Using a new chemical process, bioengineers at University of Leuven's Centre for Surface Chemistry and Catalysis, in Belgium, say they have successfully converted the cellulose in sawdust into hydrocarbon chains. These hydrocarbons can be used as an additive in gasoline, or as a component in plastics. The researchers - Bert Sels and Bert Lagrain - reported their findings in the journal Energy & Environmental Science.

Karen Laird

December 1, 2014

2 Min Read
Belgian researchers turn sawdust into valuable building block for gasoline, chemicals

Cellulose is the main substance in plant matter and is present in all non-edible plant parts of wood, straw, grass, cotton and old paper. "At the molecular level, cellulose contains strong carbon chains. We sought to conserve these chains, but drop the oxygen bonded to them, which is undesirable in high-grade gasoline. Our researcher Beau Op de Beeck developed a new method to derive these hydrocarbon chains from cellulose," explained Sels.

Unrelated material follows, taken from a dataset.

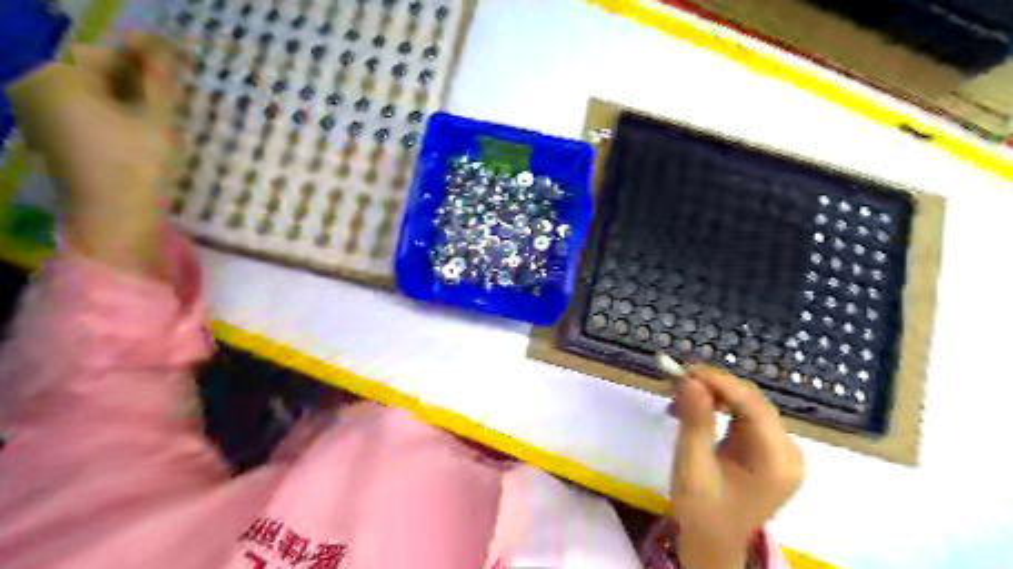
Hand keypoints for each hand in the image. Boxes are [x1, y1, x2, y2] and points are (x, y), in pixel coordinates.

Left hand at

"This is a new type of bio-refining, and we currently have a patent pending for it. We have also built a chemical reactor in our lab: we feed sawdust collected from a sawmill into the reactor and add a catalyst - a substance that sets off and speeds the chemical reaction. With the right temperature and pressure, it takes about half a day to convert the cellulose in the wood shavings into saturated hydrocarbon chains, or alkanes," Lagrain said.

"Essentially, the method allows us to make a 'petrochemical' product using biomass - thus bridging the worlds of bio-economics and petrochemistry," he adds.

The result is an intermediary product that requires one last simple step to become fully distilled gasoline. But the possible applications go beyond gasoline, said the researchers. The green hydrocarbon can also be used in the production of ethylene, propylene and benzene - the building blocks for plastic, rubber, insulation foam, nylon, coatings and so forth.

"From an economic standpoint, cellulose has much potential," says Sels. "Cellulose is available everywhere; it is essentially plant waste, meaning it does not compete with food crops in the way that first generation energy crops - crops grown for bioethanol, for example - do. It also produces chains of five to six hydrocarbon atoms - 'light naphtha' in the technical jargon. We are currently facing shortages in this because it is becoming quite difficult and more expensive to distil these specific hydrocarbon chains from crude oil or shale gas. In time, hydrocarbon derived from cellulose may provide an alternative," says Sels.

"Our method could be especially useful in Europe, where we have little crude oil and cannot easily produce shale gas," he concluded.